- Description of the task
Reproduce the lines below verbatim, leaving out the pictures.
[Opening Exercise input section]
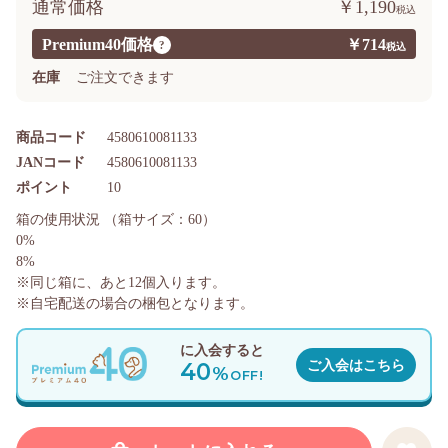
通常価格
￥1,190
Premium40価格
￥714
?
在庫
ご注文できます
商品コード
4580610081133
JANコード
4580610081133
ポイント
10
箱の使用状況
（箱サイズ：60）
0%
8%
※同じ箱に、あと
12
個入ります。
※自宅配送の場合の梱包となります。
に入会すると
40
ご入会はこちら
%
OFF!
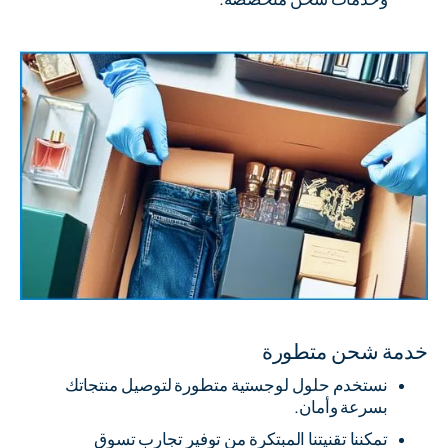
خدمة شحن متطورة
نستخدم حلول لوجستية متطورة لتوصيل منتجاتك
بسرعة وأمان.
تمكننا تقنيتنا المبتكرة من توفير تجارب تسوق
[Closing Exercise input section]
- Problem solution
通常価格
￥1,190
Premium40価格
￥714
?
在庫
ご注文できます
商品コード
4580610081133
JANコード
4580610081133
ポイント
10
箱の使用状況
（箱サイズ：60）
0%
8%
※同じ箱に、あと
12
個入ります。
※自宅配送の場合の梱包となります。
に入会すると
40
ご入会はこちら
%
OFF!
خدمة شحن متطورة
نستخدم حلول لوجستية متطورة لتوصيل منتجاتك
بسرعة وأمان.
تمكننا تقنيتنا المبتكرة من توفير تجارب تسوق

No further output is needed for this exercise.